It's been eight months since Currentmom asked "Where are the real working moms?"
I've come up with a theory; Google ate the working moms.
Let me explain.
A little less than a year ago Mama bee wrote about how working moms are invisible. Despite working moms being over 70% of the population of mothers working mothers are not considered "typical" or "normal" mothers by most in the media.
Instead a minority of mothers - higher income and predominatly white women who write in blogs are regarded as the "typical" moms - as representative of all moms. Whenever a "mom issue" is covered in the news or radio or print or online or on TV the same small group of mommybloggers will be trotted out to address mom "issues" and speak for all women with children - as if having children makes us all the same cookie-cutter model. Interestingly, we don't see the same five men being trotted out to speak for all fathers - even if they're bloggers... or not.
I have a theory about how we got here - with the invisible majority - and my theory is grounded in experience in the world of media production and in long experience with online marketing.
The Pitch
Imagine the life of a hungry reporter or PA... let's say you're a twentysomething hungry PA, fresh out of college and you've been given the chance of a lifetime - you get to pitch a story for a television show or an article that could be professionally published.
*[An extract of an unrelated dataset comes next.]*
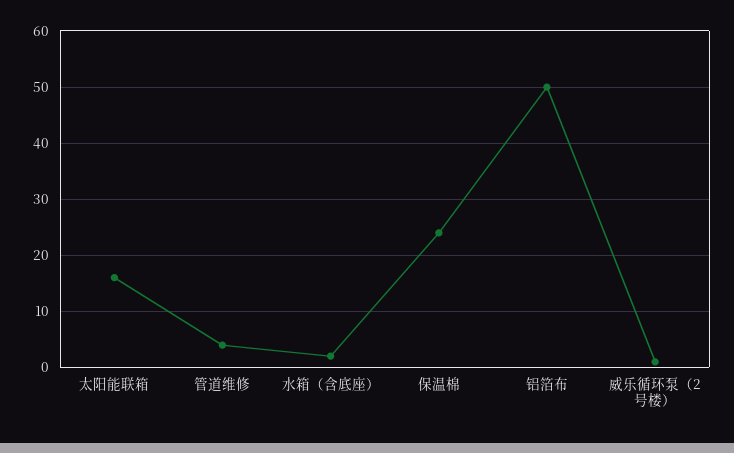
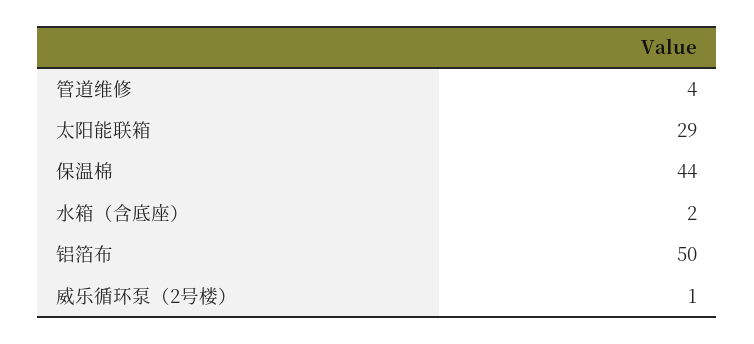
太阳能联箱: 15 -> 29
保温棉: 25 -> 44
You've been told your topic has to be contentious, geared toward the daytime television market or for the audience that controls household spending - and your topic has to pull in viewership. Huge viewership. You're told to maybe try a "mom topic" - but you're not a mom. You don't know anything about modern moms - none of your friends are moms... so what do you do?
Desperately, you turn to a resource you think has all the answers - a search engine. You Google "mom debate" or "mommy wars" or another "mom topic". Google (or Bing, I'm equal opportunity, after all) feeds you a brilliant, long list of "mom bloggers" and links that you can use for your pitch. You check the blog links and all the moms indicate on their blogs that they'd love to entertain any offers to speak to the media.
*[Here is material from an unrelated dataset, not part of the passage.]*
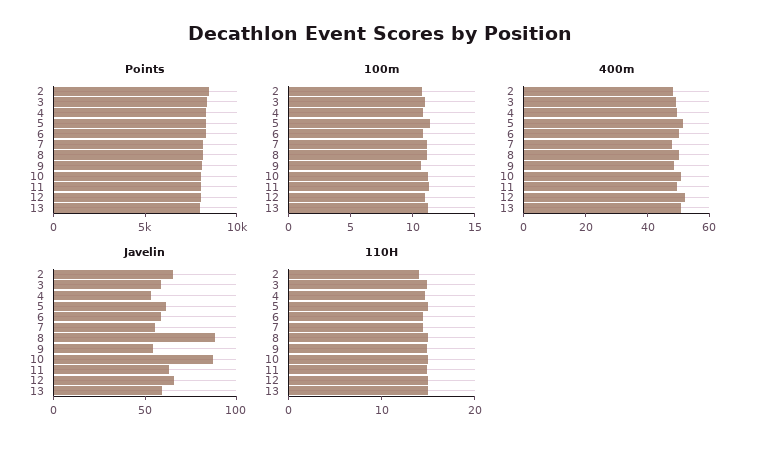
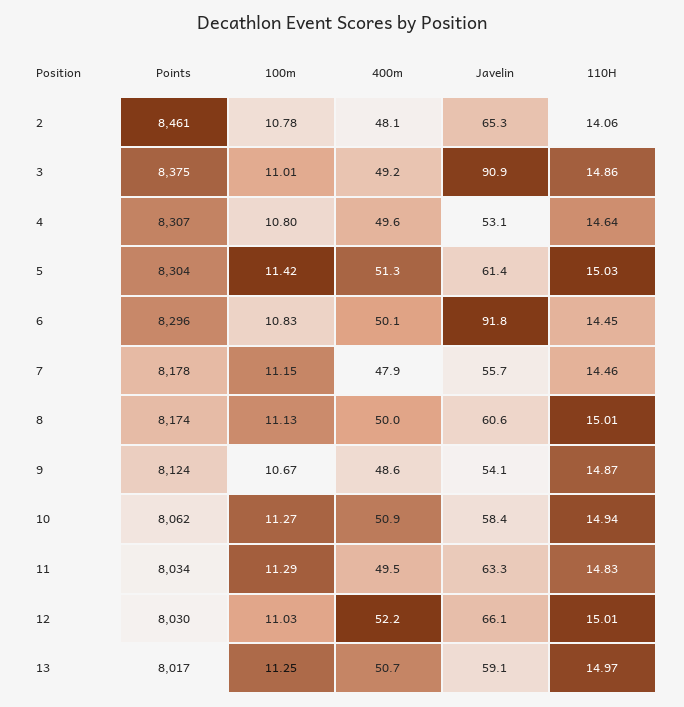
Javelin, 3: 60 -> 90.9
Javelin, 6: 60 -> 91.8
Javelin, 8: 90 -> 60.6
Javelin, 10: 90 -> 58.4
Perfect - you've got someone to provide content. Extra bonus points if they're going to pull in their blog traffic to your story.
You the reporter or PA never look past the second page of search results. You've got two or three likely candidates, and you're not going to spend time vetting those candidates or digging deeper. You've got names, now you can pitch.
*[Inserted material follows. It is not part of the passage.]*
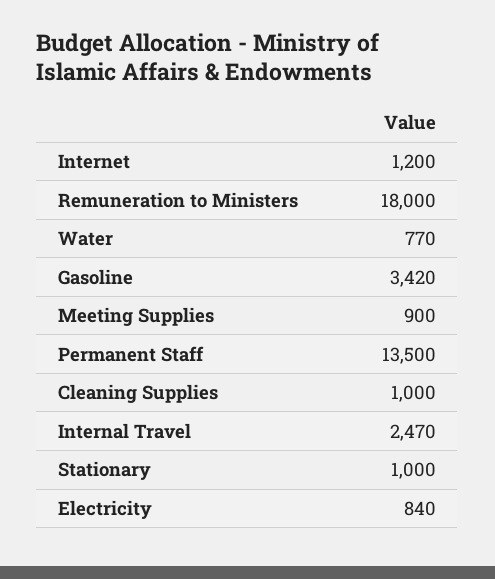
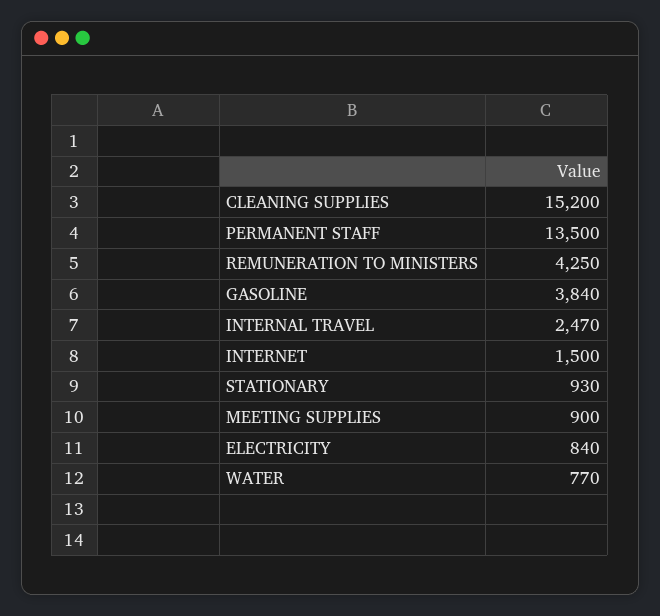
Internet: 1200 -> 1500
Remuneration to Ministers: 18000 -> 4250
Gasoline: 3420 -> 3840
Cleaning Supplies: 1000 -> 15200
Stationary: 1000 -> 930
In reality, you don't really care about the authority or expertise of the person who will speak. What you're looking for is traffic - or better yet a contentious viewpoint. To you, a non-mother, it looks like giving birth makes anyone an "expert" on "mom issues" for every mom on the planet. Giving birth is the only qualifier - and the only measure of authority is search engine results.
The problem is that Google isn't representative of authority, expertise, or population - but millions of people think that the results are. If Google says it, it must be so.
I'm saying this as a professional web publisher - I've created SEO strategies, I worked on the inside of a BIG search engine (as a reviewer). Search engines have never indicated authority or expertise on topics. Search engine results indicate marketing activities, keyword buys, and all the heavily massaged, manipulated and populated data of those with enough time to build a search optimization strategy.
In short popularity - not authority.
The new authority is search engine ranking - not experience - not scholarly expertise - not wisdom or longevity.
Which is why I laughed, a lot, when Twitter recently told me that Dooce was "Similar to You". I don't have anything against Heather, but we are not similar. Yes - we've both been blogging forever, but she enjoys a very rare work at home situation for a very high income, with a paid assistant - while I have the much more typical experience of being a working full-time, out of the home mom, for a very typical income and no paid help.
Heather is a celebrity who earns an income, but she's not a typical working mom - she's never written a thing about the issues that plague most working moms. Yet, Heather is considered an authority on working moms by many media outlets.
Work it
Working moms have also become invisible for another reason - semantics.
There has been an ongoing campaign to "redefine" the term "working mom". It is no longer acceptable to indicate a paid, out of the home career with the term "working" because of the popularity of the bumper sticker philosophy "all moms are working moms". The goal of this quip is to elevate every mother by giving them all credit for working - by diminishing the work of working mothers.
Working moms have had the term "working" stolen from us - we're not allowed to use the word "work" out of fear of backlash from those who have co-opted the word. We are not allowed to say what we are.
Blogs from moms with full-time careers (hi!) are almost impossible to find - because every mom calls herself a "working mom" now.* Hobbies with tiny incomes or no income but lots of goods-in-trade are now equated to full-time careers. Everybody's "working" at home. Volunteering is now "working". Hobbies are "working". Everything is "work"... except work.
Working moms need working moms
Working moms understand working moms - and we need to hear from moms with experience and authority in this topic - other working moms. We need to find a different way to network working moms that doesn't rely on marketing massages and popularity contests. Search engines will never be a resource for working moms who want to find each other - working moms don't have the time to massage our search results - we need to find each other quickly and build our network so that we can speak for ourselves.
* Yes, motherhood is hard - I didn't say it wasn't. The word "working" doesn't indicate "hard" or "difficult". Working indicates working - why is it that can we use the word "working" as a adjective for all nouns except "mom"?